Texte à lire
---
À ce madrigal, Anahila répond par un autre madrigal, et nous avons là deux aimables pages d'album, auxquelles le roi, qui ne veut pas demeurer en reste, s'empresse d'en ajouter une troisième. Il explique en termes galants qu'il aurait bien gardé Anahita pour lui-même, mais qu'il ne veut pas en priver son vainqueur, et il va procéder à leur union quand le terrible Amrou, survenant tout à coup, déclare que ce n'est pas possible, que Zarastra est l'amant de sa fille Varedha et qu'il lui a promis le mariage. Varedha opine du bonnet, bien qu'elle l'ait jeté depuis longtemps par-dessus les moulins (y en avait-il à cette époque?). Bien plus, il y a là une petite bande de prêtres païens qui n'ont jamais reculé devant un faux serment et qui affirment qu'Amrou a dit la vérité. Que peuvent-ils en savoir? L'affaire ne s'en gâte pas moins pour Zarastra. Le roi, qui paraît décidément avoir de roses desseins sur Anahita, déclare que Zarastra doit épouser Varedha. Alors Zarastra maudit tout le monde, et déclare que, puisqu'il eu est ainsi, il renonce à la gloire, à ses pompes, à la musique de M. Massenet, et qu'il va se retirer « dans la solitude ».

Ces scènes successives ne sont pas sans provoquer le déchaînement d'un finale construit dans toutes les règles de l'art et qui fait un tapage infernal. Quand les idées viennent à lui manquer, M. Massenet aime à faire du bruit pour s'étourdir et pour étourdir les autres. Or, il y a beaucoup de bruit tout le long de la partition du Mage; c'est un mauvais signe.

Reprenons le fil de notre narration.

Zarastra s'est, en effet, retiré sur la montagne sainte, où il occupe ses loisirs à chanter des chansons napolitaines (déjà !) en même temps qu'à fonder une religion nouvelle basée sur des lois de vérité. Il cause avec les éclairs et rapporte de ces conversations fulgurantes des préceptes certains qu'il inculque à ses nombreux disciples :

Heureux celui dont la vie
Pour le bien aura lutté toujours !
---
Données extraites

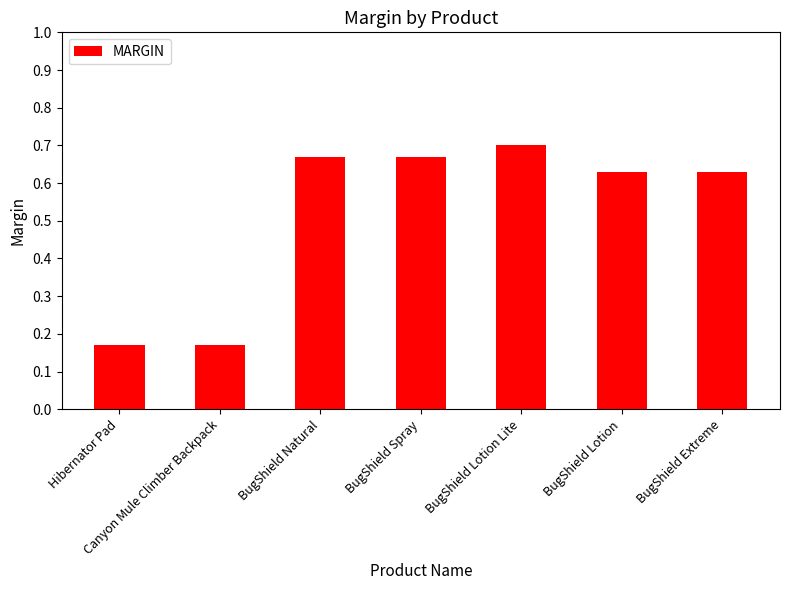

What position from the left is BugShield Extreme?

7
---
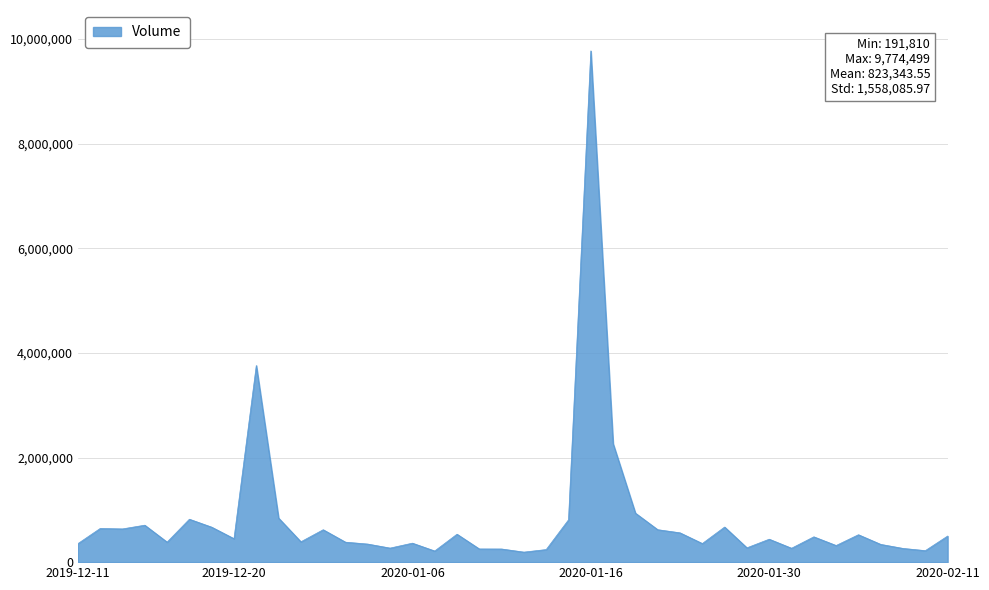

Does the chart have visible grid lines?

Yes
---
Consignes
**1)** Recopiez sans rien changer le passage de l'extrait sur Le Mage qui va de « Reprenons le fil » jusqu'à « lutté toujours ! ».
**2)** D'après l'extrait sur Le Mage, à quoi Zarastra déclare-t-il renoncer ? Donnez-en la liste complète.

Réponses dans l'ordre
**1)**
Reprenons le fil de notre narration.

Zarastra s'est, en effet, retiré sur la montagne sainte, où il occupe ses loisirs à chanter des chansons napolitaines (déjà !) en même temps qu'à fonder une religion nouvelle basée sur des lois de vérité. Il cause avec les éclairs et rapporte de ces conversations fulgurantes des préceptes certains qu'il inculque à ses nombreux disciples :

Heureux celui dont la vie
Pour le bien aura lutté toujours !

**2)** La gloire, ses pompes, la musique de M. Massenet